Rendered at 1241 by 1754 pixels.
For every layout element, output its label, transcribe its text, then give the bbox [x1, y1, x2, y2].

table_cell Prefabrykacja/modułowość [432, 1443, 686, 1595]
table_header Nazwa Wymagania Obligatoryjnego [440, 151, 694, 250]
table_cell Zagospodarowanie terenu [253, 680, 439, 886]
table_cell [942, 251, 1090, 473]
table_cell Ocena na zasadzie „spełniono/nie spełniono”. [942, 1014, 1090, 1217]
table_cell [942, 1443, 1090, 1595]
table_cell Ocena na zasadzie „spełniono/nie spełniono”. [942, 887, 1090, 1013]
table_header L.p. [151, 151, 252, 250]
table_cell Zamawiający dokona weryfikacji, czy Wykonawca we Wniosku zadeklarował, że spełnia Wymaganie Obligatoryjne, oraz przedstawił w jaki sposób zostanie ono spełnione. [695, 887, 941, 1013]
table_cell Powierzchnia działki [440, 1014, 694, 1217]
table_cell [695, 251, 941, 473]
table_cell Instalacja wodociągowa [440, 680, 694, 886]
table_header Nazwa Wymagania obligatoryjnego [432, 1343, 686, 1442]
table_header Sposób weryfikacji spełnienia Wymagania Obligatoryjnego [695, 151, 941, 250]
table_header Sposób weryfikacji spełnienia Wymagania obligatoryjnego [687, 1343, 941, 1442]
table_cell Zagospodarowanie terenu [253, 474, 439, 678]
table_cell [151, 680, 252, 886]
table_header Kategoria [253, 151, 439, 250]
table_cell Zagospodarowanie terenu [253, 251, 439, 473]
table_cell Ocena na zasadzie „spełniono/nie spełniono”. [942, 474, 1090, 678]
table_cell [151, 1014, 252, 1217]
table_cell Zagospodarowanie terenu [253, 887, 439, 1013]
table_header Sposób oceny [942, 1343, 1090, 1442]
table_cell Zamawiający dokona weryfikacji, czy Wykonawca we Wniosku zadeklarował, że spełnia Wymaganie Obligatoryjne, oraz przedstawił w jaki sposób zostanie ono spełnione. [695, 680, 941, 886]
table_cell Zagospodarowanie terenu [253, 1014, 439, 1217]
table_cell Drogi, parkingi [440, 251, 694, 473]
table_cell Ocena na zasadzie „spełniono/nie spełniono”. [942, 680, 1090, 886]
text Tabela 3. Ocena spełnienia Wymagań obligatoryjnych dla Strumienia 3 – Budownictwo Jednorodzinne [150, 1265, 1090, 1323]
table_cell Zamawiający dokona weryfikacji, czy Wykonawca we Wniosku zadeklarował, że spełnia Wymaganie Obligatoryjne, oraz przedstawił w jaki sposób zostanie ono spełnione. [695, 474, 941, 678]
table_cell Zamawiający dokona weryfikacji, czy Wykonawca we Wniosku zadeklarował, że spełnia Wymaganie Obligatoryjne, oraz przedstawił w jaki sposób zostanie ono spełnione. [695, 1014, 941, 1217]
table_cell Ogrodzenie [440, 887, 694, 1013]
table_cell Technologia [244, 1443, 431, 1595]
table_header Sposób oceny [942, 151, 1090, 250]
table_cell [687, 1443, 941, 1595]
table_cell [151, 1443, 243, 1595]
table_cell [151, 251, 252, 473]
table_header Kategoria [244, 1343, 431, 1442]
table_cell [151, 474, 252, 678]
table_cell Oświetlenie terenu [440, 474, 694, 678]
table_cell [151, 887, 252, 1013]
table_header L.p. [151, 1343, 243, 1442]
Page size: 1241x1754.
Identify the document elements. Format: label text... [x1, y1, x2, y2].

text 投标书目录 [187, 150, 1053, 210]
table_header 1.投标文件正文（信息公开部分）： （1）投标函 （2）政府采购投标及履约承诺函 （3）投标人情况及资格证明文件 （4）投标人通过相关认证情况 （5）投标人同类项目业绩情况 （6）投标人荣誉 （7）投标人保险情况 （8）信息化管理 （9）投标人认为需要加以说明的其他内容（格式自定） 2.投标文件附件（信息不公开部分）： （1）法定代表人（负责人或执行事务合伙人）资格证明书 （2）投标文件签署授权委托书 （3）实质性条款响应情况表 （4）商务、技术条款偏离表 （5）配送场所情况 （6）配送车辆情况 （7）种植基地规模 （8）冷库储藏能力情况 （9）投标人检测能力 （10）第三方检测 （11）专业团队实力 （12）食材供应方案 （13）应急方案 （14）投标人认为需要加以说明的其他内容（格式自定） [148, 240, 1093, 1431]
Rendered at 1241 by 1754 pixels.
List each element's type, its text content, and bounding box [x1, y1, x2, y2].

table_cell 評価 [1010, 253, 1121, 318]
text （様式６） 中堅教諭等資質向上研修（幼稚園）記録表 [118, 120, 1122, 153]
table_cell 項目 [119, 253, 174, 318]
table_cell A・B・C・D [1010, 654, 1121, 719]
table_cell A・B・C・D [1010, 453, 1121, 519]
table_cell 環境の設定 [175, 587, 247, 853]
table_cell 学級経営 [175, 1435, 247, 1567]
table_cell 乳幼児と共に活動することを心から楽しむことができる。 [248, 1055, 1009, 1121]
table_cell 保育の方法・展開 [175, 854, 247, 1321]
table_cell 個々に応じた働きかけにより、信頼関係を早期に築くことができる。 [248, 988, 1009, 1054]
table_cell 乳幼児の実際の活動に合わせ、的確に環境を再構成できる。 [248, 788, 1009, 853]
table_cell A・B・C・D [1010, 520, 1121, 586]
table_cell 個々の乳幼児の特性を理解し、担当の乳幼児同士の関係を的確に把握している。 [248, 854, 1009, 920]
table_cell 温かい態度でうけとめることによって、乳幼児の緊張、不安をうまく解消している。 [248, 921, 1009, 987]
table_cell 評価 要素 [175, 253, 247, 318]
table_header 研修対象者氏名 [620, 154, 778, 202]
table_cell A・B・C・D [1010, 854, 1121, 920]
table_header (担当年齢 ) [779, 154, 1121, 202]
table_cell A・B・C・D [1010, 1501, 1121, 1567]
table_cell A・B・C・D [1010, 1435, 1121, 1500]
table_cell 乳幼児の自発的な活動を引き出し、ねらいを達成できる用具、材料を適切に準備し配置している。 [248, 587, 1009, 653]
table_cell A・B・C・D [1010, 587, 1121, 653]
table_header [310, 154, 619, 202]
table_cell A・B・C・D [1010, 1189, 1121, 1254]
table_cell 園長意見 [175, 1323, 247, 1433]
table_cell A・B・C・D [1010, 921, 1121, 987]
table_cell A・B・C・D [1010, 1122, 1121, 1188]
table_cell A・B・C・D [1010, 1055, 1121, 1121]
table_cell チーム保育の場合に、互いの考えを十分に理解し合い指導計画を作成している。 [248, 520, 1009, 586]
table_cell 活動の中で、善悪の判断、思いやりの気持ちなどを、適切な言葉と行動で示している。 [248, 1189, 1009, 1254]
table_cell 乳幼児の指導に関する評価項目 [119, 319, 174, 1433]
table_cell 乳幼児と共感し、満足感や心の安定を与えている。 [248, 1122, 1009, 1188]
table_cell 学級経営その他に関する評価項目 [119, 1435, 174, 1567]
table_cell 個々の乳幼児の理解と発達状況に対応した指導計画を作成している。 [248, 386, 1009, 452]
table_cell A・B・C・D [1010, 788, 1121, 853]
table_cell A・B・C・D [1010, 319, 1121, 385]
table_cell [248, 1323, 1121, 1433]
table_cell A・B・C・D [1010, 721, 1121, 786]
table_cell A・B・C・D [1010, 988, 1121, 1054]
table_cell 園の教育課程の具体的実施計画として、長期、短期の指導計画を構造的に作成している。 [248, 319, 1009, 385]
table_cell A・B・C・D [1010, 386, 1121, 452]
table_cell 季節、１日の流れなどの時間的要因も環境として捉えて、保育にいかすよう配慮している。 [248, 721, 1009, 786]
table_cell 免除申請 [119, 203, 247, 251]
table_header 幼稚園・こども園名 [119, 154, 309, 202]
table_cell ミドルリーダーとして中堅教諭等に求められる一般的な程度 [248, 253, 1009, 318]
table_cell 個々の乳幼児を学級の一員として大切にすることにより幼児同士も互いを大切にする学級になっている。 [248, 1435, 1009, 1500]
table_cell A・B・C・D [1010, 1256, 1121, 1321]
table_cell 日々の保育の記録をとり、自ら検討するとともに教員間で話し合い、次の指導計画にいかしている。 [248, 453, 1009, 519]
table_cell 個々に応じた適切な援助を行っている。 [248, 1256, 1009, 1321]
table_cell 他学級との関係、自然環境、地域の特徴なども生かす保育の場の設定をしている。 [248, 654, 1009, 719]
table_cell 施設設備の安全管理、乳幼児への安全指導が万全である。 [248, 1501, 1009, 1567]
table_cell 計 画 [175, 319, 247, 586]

____________

▸ Task goal
A single figure is the answer: the number of lines in the listing where "terenu" occurs.

▸ Response for this exercise
6